No, it's not in conflict, because I said soft reboot. Continuity isn't the absolute all-or-nothing matter that some fans assume. Countless works of fiction play fast and loose with earlier installments, keeping some elements while ignoring others. (For instance, the series of The Six Million Dollar Man, which Harve Bennett produced, ignored or retconned a number of details of the pilot movie, while still keeping the basics of its story intact.)

Roddenberry took a rather Doylist approach to Trek continuity, treating the series as a dramatization of "actual" events rather than a direct depiction, and thus not necessarily accurate. When ST:TMP came out and changed the look of the Klingons, Starfleet technology, etc., Roddenberry's explanation to the fans was that it had always looked that way, but he hadn't been able to show it accurately with TOS's production limitations. In his TMP novelization, he advanced the conceit that TOS had been a fictionalized account of the "real" adventures of the Enterprise, produced after the 5-year mission ended, and "inaccurately larger-than-life" in its depiction. Whereas the chronicle of the V'Ger mission was made with Admiral Kirk's approval and would thus be closer to the truth. So he was laying the foundations for the idea that later incarnations of Trek were closer approximations of the underlying "reality" than earlier ones.

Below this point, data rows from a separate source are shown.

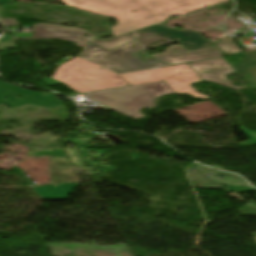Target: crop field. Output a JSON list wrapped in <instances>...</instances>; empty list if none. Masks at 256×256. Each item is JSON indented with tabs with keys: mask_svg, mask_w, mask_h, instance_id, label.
Returning <instances> with one entry per match:
<instances>
[{
	"mask_svg": "<svg viewBox=\"0 0 256 256\" xmlns=\"http://www.w3.org/2000/svg\"><path fill=\"white\" fill-rule=\"evenodd\" d=\"M46 155H52V156H56V157L67 158L63 149L56 150V151H42V152H39V153L35 154L36 157L46 156Z\"/></svg>",
	"mask_w": 256,
	"mask_h": 256,
	"instance_id": "crop-field-15",
	"label": "crop field"
},
{
	"mask_svg": "<svg viewBox=\"0 0 256 256\" xmlns=\"http://www.w3.org/2000/svg\"><path fill=\"white\" fill-rule=\"evenodd\" d=\"M72 3H75L74 1H70V2H68V4H72Z\"/></svg>",
	"mask_w": 256,
	"mask_h": 256,
	"instance_id": "crop-field-20",
	"label": "crop field"
},
{
	"mask_svg": "<svg viewBox=\"0 0 256 256\" xmlns=\"http://www.w3.org/2000/svg\"><path fill=\"white\" fill-rule=\"evenodd\" d=\"M216 47L220 48L223 50L228 56L232 54H236L239 52H242L231 40L230 38H227L217 44H215Z\"/></svg>",
	"mask_w": 256,
	"mask_h": 256,
	"instance_id": "crop-field-13",
	"label": "crop field"
},
{
	"mask_svg": "<svg viewBox=\"0 0 256 256\" xmlns=\"http://www.w3.org/2000/svg\"><path fill=\"white\" fill-rule=\"evenodd\" d=\"M101 41L89 43L90 45L78 55L109 70L113 68L115 69L114 72L118 74L170 66V64L163 62L146 65L140 59L134 57L132 54L143 48L130 33ZM131 46L133 47L131 48Z\"/></svg>",
	"mask_w": 256,
	"mask_h": 256,
	"instance_id": "crop-field-2",
	"label": "crop field"
},
{
	"mask_svg": "<svg viewBox=\"0 0 256 256\" xmlns=\"http://www.w3.org/2000/svg\"><path fill=\"white\" fill-rule=\"evenodd\" d=\"M13 0H0V4H11Z\"/></svg>",
	"mask_w": 256,
	"mask_h": 256,
	"instance_id": "crop-field-17",
	"label": "crop field"
},
{
	"mask_svg": "<svg viewBox=\"0 0 256 256\" xmlns=\"http://www.w3.org/2000/svg\"><path fill=\"white\" fill-rule=\"evenodd\" d=\"M0 85V104H5L11 109L26 104H34L48 109L62 106L53 94L28 91L1 81ZM23 90H25V92H23ZM42 94H45V97L42 96ZM18 96H21L22 98L18 99ZM6 97H9V99L3 100Z\"/></svg>",
	"mask_w": 256,
	"mask_h": 256,
	"instance_id": "crop-field-7",
	"label": "crop field"
},
{
	"mask_svg": "<svg viewBox=\"0 0 256 256\" xmlns=\"http://www.w3.org/2000/svg\"><path fill=\"white\" fill-rule=\"evenodd\" d=\"M66 4L70 0H61ZM76 9L114 18L115 36L128 33L135 27L158 24L172 16H185L229 0H75ZM136 10L135 13L132 11Z\"/></svg>",
	"mask_w": 256,
	"mask_h": 256,
	"instance_id": "crop-field-1",
	"label": "crop field"
},
{
	"mask_svg": "<svg viewBox=\"0 0 256 256\" xmlns=\"http://www.w3.org/2000/svg\"><path fill=\"white\" fill-rule=\"evenodd\" d=\"M4 27H8L10 25H20L14 18H6V19H1Z\"/></svg>",
	"mask_w": 256,
	"mask_h": 256,
	"instance_id": "crop-field-16",
	"label": "crop field"
},
{
	"mask_svg": "<svg viewBox=\"0 0 256 256\" xmlns=\"http://www.w3.org/2000/svg\"><path fill=\"white\" fill-rule=\"evenodd\" d=\"M240 129L244 132V134L248 137L250 141L242 142L239 144V146L241 148H244V147H250V146L256 145V133L250 130H246L244 128H240Z\"/></svg>",
	"mask_w": 256,
	"mask_h": 256,
	"instance_id": "crop-field-14",
	"label": "crop field"
},
{
	"mask_svg": "<svg viewBox=\"0 0 256 256\" xmlns=\"http://www.w3.org/2000/svg\"><path fill=\"white\" fill-rule=\"evenodd\" d=\"M140 28H143V27L139 26V27L135 28L134 30H137V29H140ZM132 31H133V30H132Z\"/></svg>",
	"mask_w": 256,
	"mask_h": 256,
	"instance_id": "crop-field-19",
	"label": "crop field"
},
{
	"mask_svg": "<svg viewBox=\"0 0 256 256\" xmlns=\"http://www.w3.org/2000/svg\"><path fill=\"white\" fill-rule=\"evenodd\" d=\"M243 60L233 65L238 72H243L251 88H256V51L239 54Z\"/></svg>",
	"mask_w": 256,
	"mask_h": 256,
	"instance_id": "crop-field-12",
	"label": "crop field"
},
{
	"mask_svg": "<svg viewBox=\"0 0 256 256\" xmlns=\"http://www.w3.org/2000/svg\"><path fill=\"white\" fill-rule=\"evenodd\" d=\"M32 38H14V39H48L59 38L62 40L77 43L79 47L85 48L87 42L96 41L97 39L87 30L75 27H64L52 24L38 23L32 27ZM89 35L87 40L83 35Z\"/></svg>",
	"mask_w": 256,
	"mask_h": 256,
	"instance_id": "crop-field-8",
	"label": "crop field"
},
{
	"mask_svg": "<svg viewBox=\"0 0 256 256\" xmlns=\"http://www.w3.org/2000/svg\"><path fill=\"white\" fill-rule=\"evenodd\" d=\"M240 32H241L244 36H246V37H250V36H251V32H249V31L244 32L243 29H242V30H240Z\"/></svg>",
	"mask_w": 256,
	"mask_h": 256,
	"instance_id": "crop-field-18",
	"label": "crop field"
},
{
	"mask_svg": "<svg viewBox=\"0 0 256 256\" xmlns=\"http://www.w3.org/2000/svg\"><path fill=\"white\" fill-rule=\"evenodd\" d=\"M79 56L58 66L52 78L79 92H91L113 87L128 86L116 73Z\"/></svg>",
	"mask_w": 256,
	"mask_h": 256,
	"instance_id": "crop-field-3",
	"label": "crop field"
},
{
	"mask_svg": "<svg viewBox=\"0 0 256 256\" xmlns=\"http://www.w3.org/2000/svg\"><path fill=\"white\" fill-rule=\"evenodd\" d=\"M27 181L34 192H37L38 196L42 197L45 200L49 199H67V195L73 192L74 188L78 186V184H62L59 186L55 185H45L44 187L36 186L30 179L26 177V175L21 172L18 168L14 167Z\"/></svg>",
	"mask_w": 256,
	"mask_h": 256,
	"instance_id": "crop-field-11",
	"label": "crop field"
},
{
	"mask_svg": "<svg viewBox=\"0 0 256 256\" xmlns=\"http://www.w3.org/2000/svg\"><path fill=\"white\" fill-rule=\"evenodd\" d=\"M139 32H153L157 34V36L154 37L137 38L141 45L144 47V49H151L149 45L160 40H173L175 38L179 39L178 41H176L179 43L178 45L184 47L189 51L204 48L217 42L214 40L207 41L196 31H176L171 28L164 27L161 24L139 30Z\"/></svg>",
	"mask_w": 256,
	"mask_h": 256,
	"instance_id": "crop-field-6",
	"label": "crop field"
},
{
	"mask_svg": "<svg viewBox=\"0 0 256 256\" xmlns=\"http://www.w3.org/2000/svg\"><path fill=\"white\" fill-rule=\"evenodd\" d=\"M176 51H178V53H171ZM151 56L160 61L167 62L173 65H178L219 58L222 57V53L213 46L189 52L182 47L175 45L167 48L166 51L163 53H158Z\"/></svg>",
	"mask_w": 256,
	"mask_h": 256,
	"instance_id": "crop-field-9",
	"label": "crop field"
},
{
	"mask_svg": "<svg viewBox=\"0 0 256 256\" xmlns=\"http://www.w3.org/2000/svg\"><path fill=\"white\" fill-rule=\"evenodd\" d=\"M189 65L200 75L204 81L214 82L233 89H246L232 87L229 81L224 78V75L233 73L234 70L222 58L191 63Z\"/></svg>",
	"mask_w": 256,
	"mask_h": 256,
	"instance_id": "crop-field-10",
	"label": "crop field"
},
{
	"mask_svg": "<svg viewBox=\"0 0 256 256\" xmlns=\"http://www.w3.org/2000/svg\"><path fill=\"white\" fill-rule=\"evenodd\" d=\"M120 76L131 86L164 81L176 94L186 93L194 97L209 99L196 93L190 85L202 81V79L188 64L121 74Z\"/></svg>",
	"mask_w": 256,
	"mask_h": 256,
	"instance_id": "crop-field-5",
	"label": "crop field"
},
{
	"mask_svg": "<svg viewBox=\"0 0 256 256\" xmlns=\"http://www.w3.org/2000/svg\"><path fill=\"white\" fill-rule=\"evenodd\" d=\"M174 93L164 82L134 86L84 96L123 115L138 119L145 117L139 112L142 108H154V100L160 96Z\"/></svg>",
	"mask_w": 256,
	"mask_h": 256,
	"instance_id": "crop-field-4",
	"label": "crop field"
}]
</instances>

By the time TNG came along, there was a lot about prior Trek that Roddenberry wasn't happy with -- the budgetary and creative compromises he had to make, the less successful ideas he'd come to regret, and the episodes and films made by other people without his supervision, interpreting ST in a way he didn't agree with. So he saw TNG as a way of revising the universe -- keeping the parts that he still liked and paring away the rest. In his view, some of the original episodes still happened -- though maybe with some of the details being wrong -- while other episodes and films were apocryphal.
 
I think it is also a fair thing to assume that the writers on the various Star Trek shows probably don't keep track of the obscure details about previous episodes quite as religiously as we, the fans, do.

And back in 1966 or so, I'm sure they had no clue that people would still be dissecting the episodes nearly fifty years later!
 
I think it is also a fair thing to assume that the writers on the various Star Trek shows probably don't keep track of the obscure details about previous episodes quite as religiously as we, the fans, do.

And back in 1966 or so, I'm sure they had no clue that people would still be dissecting the episodes nearly fifty years later!


Quite true, however times change, so is today's audiance less willing to forgive continuity errors between episodes?

Or has a change occured at one point you had to wait for a re-run to rewatch an episode. Today you can buy it on DVD/BR or as a digital download or stream it. Viewing habits have changed with DVR's meaning you could record weeks of episodes and watch them all one lazy afternoon. For example on my DVR I'm sat on something like 10 episodes of Gotham to watch and I'll likely watch 5 of those at a time straight after each other.
 
Quite true, however times change, so is today's audiance less willing to forgive continuity errors between episodes?

Or has a change occured at one point you had to wait for a re-run to rewatch an episode. Today you can buy it on DVD/BR or as a digital download or stream it. Viewing habits have changed with DVR's meaning you could record weeks of episodes and watch them all one lazy afternoon.

Indeed. Back in the '60s, even syndicated reruns weren't that common. I've read that it was TOS itself, and its unprecedented popularity in syndicated reruns even though it had significantly fewer episodes than the minimum 100 that were believed necessary for viable syndication, proved that there was more of an audience for reruns than anyone in the TV business had realized -- and that this led to shorter seasons and more reruns in the schedule overall, which wasn't necessarily such a good thing.

So back then, the odds were that you'd see an episode once or twice and then never see it again -- and if you missed it, you'd have no way to record it for later, so you might never see it at all. That's why the emphasis was on standalone stories rather than continuity. Each episode needed to work as a complete tale in its own right, with no dependence on anything outside of it.